До совсем недавнего времени советских людей можно было делить на две категории: выездные и не выездные, на тех, которые прошли проверку и годны для зарубежного употребления, и всех остальных. Такое разделение на граждан сорта первого и второго является для меня предметом особого интереса, о котором еще будет сказано. Я отдавал себе отчет в своей «второсортности», понимал, что мое досье торчит в каком-нибудь кагэбэшном шкафу и отмечено соответствующим знаком, каким отмечают досье неблагонадежных либо подозрительных личностей. И все же, когда я получил телеграмму за подписью главного врача дрезденской больницы, где он сообщал, что у моего отца тяжелейший инфаркт и я должен приехать как можно раньше, я совершенно не ожидал, что у кого-либо хватит тупости, уж не говорю – черствости и бездушия, отказать мне в поездке. Я был еще очень наивным. Мне предстояло еще многое узнать и о тупости, и об отсутствии сострадания. Я обратился за разрешением и в тот же самый день, весьма оперативно, получил отказ. Помню свое состояние: я ослеп от ярости и растерянности, от ощущения полной беспомощности и зависимости от людей и организаций-невидимок, которые, словно кукольники, дергали за нитки моей судьбы. Они решат, могу ли я увидеться с отцом, возможно, в последний раз. Они рассмотрят доносы, написанные на меня стукачами и прочей сволочью, они определят, не слишком ли я неблагонадежен, достаточно ли я лоялен, не чересчур ли я независим в своих словах и мыслях для поездки в Германскую Демократическую Республику. Как описать мою ярость и ощущение полной тщетности любых усилий?
Я только что приехал в Москву. Мне 18 лет. 1952 г.
Народная мудрость гласит: если нельзя, но очень хочется, – можно (английский вариант: «Where there's a will there's a way»[15]). Перед отъездом отец оставил мне телефон некоего Виктора Александровича, генерала КГБ, которому я мог позвонить только при совершенно экстренных обстоятельствах. Звонок возымел действие, и, хотя почти неделя потребовалась для получения загранпаспорта, вскоре я сел в поезд Москва – Берлин.
Впрочем, это уже другая история, относящаяся к другому времени. Вернусь же к моменту, когда я ехал в обратном направлении, оставляя позади безо всяких сожалений Германию и Польшу.
Когда поезд пересек границу Польши и СССР и замер у перрона в Бресте, у нас на глазах появились слезы. То, что я, наконец, оказался на советской земле, явилось для меня потрясением, но не оставило в памяти никаких зрительных образов.
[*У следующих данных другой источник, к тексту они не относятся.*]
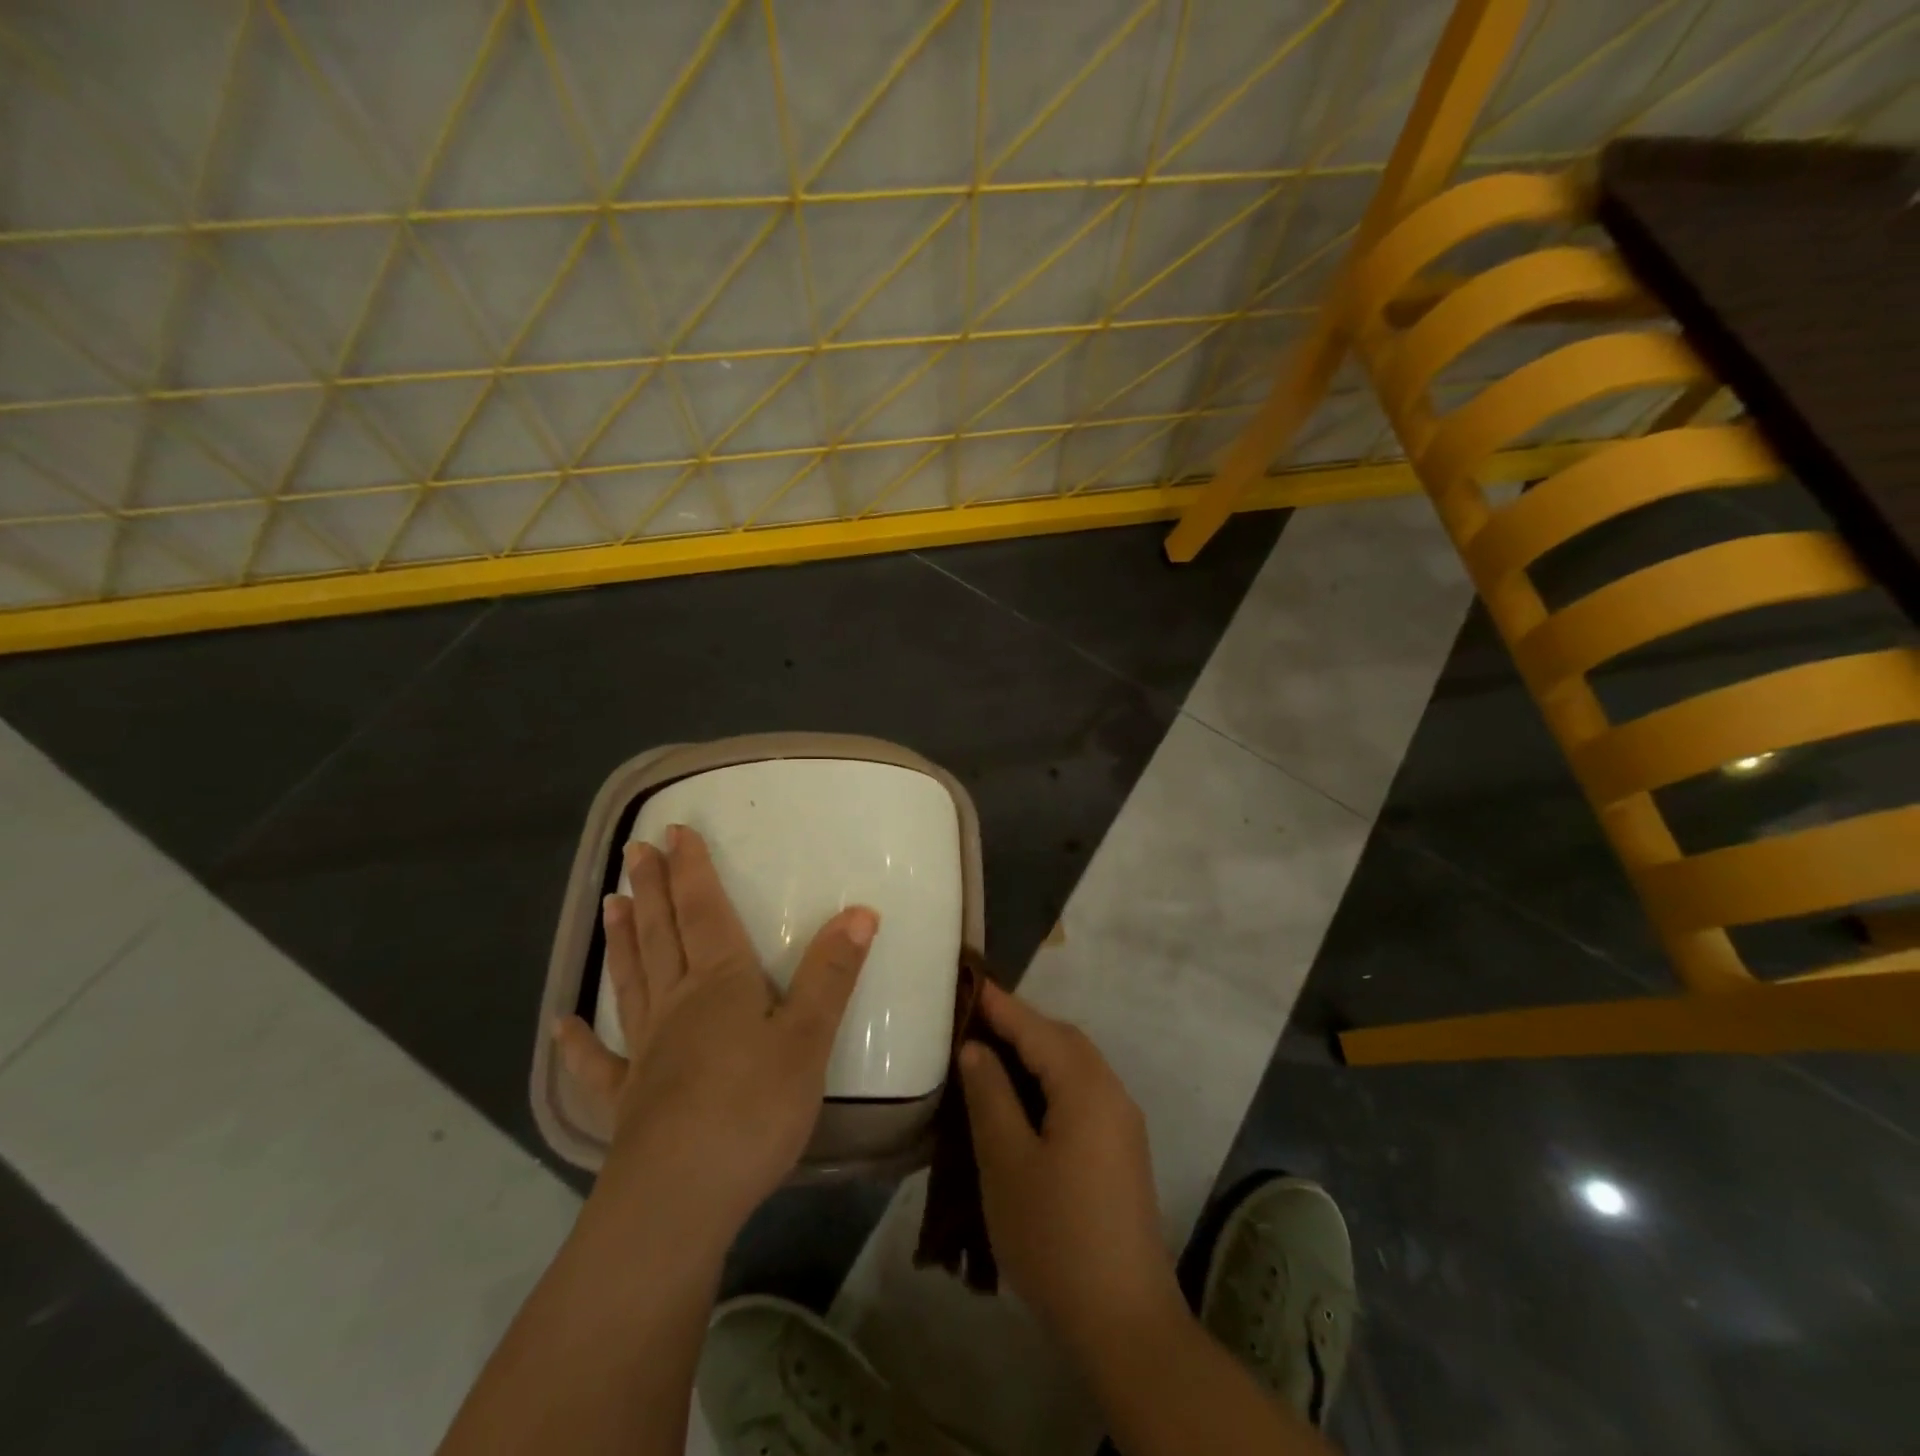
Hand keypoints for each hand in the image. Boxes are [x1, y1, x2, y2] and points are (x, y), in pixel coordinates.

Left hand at [553, 825, 878, 1231]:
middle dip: (653, 890)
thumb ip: (831, 974)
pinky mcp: (629, 1099)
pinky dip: (579, 1043)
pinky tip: (561, 1025)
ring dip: (623, 940)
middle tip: (636, 851)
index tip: (675, 831)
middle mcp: (678, 1004)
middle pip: (664, 935)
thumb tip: (860, 911)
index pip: (706, 912)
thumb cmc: (752, 1109)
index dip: (693, 871)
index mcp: (721, 983)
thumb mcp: (808, 1038)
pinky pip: (600, 1063)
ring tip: (610, 902)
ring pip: (634, 980)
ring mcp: (647, 1050)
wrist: (680, 1198)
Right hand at [959, 982, 1183, 1357]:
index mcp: (1086, 1087)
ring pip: (1074, 1066)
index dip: (999, 1004)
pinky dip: (1050, 1081)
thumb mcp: (1007, 1163)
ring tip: (989, 1055)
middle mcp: (1112, 1092)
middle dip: (1018, 1024)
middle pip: (1062, 1040)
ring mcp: (1123, 1122)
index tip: (965, 982)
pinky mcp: (1122, 1149)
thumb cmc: (1055, 1237)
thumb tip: (976, 1048)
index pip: (1036, 1028)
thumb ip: (990, 1096)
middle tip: (971, 1022)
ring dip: (1034, 1052)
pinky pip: (1082, 1092)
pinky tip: (1021, 1100)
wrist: (1124, 1322)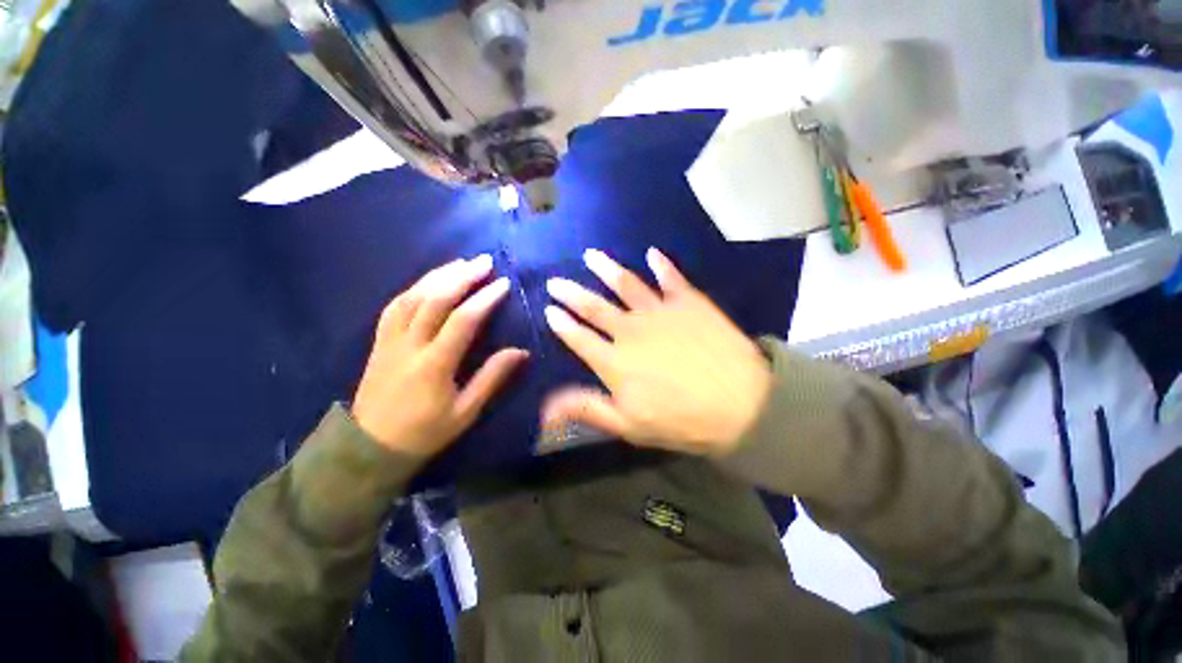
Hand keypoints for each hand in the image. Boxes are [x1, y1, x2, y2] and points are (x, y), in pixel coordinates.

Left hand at [352, 256, 527, 457]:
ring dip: (438, 275)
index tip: (503, 284)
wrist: (370, 447)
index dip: (484, 298)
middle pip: (435, 300)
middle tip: (484, 261)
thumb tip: (521, 351)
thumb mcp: (466, 411)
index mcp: (434, 365)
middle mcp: (409, 345)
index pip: (463, 320)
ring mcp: (389, 340)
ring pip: (412, 297)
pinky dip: (414, 288)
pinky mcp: (379, 341)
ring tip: (461, 263)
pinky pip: (394, 306)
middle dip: (462, 276)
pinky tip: (429, 280)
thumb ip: (492, 377)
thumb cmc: (425, 432)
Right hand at [542, 248, 771, 455]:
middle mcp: (630, 329)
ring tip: (590, 255)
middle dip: (571, 292)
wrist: (741, 404)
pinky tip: (652, 253)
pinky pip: (671, 277)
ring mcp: (660, 311)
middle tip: (556, 281)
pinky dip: (660, 264)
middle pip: (594, 306)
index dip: (561, 324)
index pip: (578, 337)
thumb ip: (586, 409)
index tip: (549, 310)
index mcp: (614, 361)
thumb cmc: (682, 420)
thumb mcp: (629, 425)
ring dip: (606, 268)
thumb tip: (545, 407)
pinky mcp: (688, 301)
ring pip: (625, 283)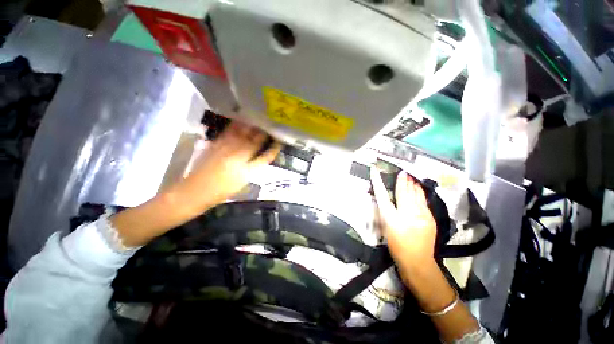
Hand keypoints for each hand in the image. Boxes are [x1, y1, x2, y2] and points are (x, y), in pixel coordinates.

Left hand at [172, 121, 281, 215]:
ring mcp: (226, 149)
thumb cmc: (221, 192)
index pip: (264, 157)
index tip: (279, 143)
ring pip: (242, 135)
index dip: (273, 150)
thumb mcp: (241, 184)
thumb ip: (252, 169)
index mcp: (246, 169)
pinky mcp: (216, 145)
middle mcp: (238, 156)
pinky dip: (235, 126)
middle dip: (263, 135)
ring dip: (251, 128)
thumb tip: (259, 158)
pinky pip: (228, 133)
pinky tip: (239, 122)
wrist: (195, 191)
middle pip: (254, 142)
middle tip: (269, 129)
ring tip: (258, 122)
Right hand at [370, 168, 482, 341]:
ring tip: (410, 177)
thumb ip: (385, 214)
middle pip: (402, 193)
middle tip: (402, 172)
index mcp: (391, 218)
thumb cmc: (397, 246)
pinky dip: (420, 193)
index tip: (375, 171)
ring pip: (415, 196)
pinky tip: (419, 188)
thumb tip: (385, 201)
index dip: (377, 182)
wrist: (417, 262)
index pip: (382, 195)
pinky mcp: (429, 218)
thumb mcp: (386, 229)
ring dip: (412, 185)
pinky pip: (423, 202)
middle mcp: (406, 214)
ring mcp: (420, 216)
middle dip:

Если бы через два дня меня попросили описать вокзал в Бресте, я не сумел бы. Поэтому не удивительно, что шестнадцать лет спустя, проехав через Брест на пути в Берлин, я не узнал ничего.
Дорога до Mосквы прошла без каких-либо инцидентов. Основное время в пути я проводил в соседнем купе за игрой в домино с молодой советской женщиной – гидом Интуриста, которая, проводив группу интуристов до границы, возвращалась домой. Она казалась мне хорошенькой и умной. Кроме того, она очень прилично играла в домино и обыграла меня в конечном счете сорок семь на сорок шесть. Коротая таким образом длинные часы пути и выпивая стакан за стаканом крепкий сладкий чай, мы разговаривали. В какой-то момент я стал понимать, что рассказываю ей гораздо больше о своей жизни, чем она – о своей. Правда, она дала мне свой московский адрес, пообещав, что когда мы увидимся там – а увидимся мы обязательно, – она поведает мне о себе. Моя наивность не знала пределов. Уже будучи в Mоскве, я отправился на поиски своей компаньонки… и обнаружил, что такого адреса нет! Улица нашлась, но не было нужного дома.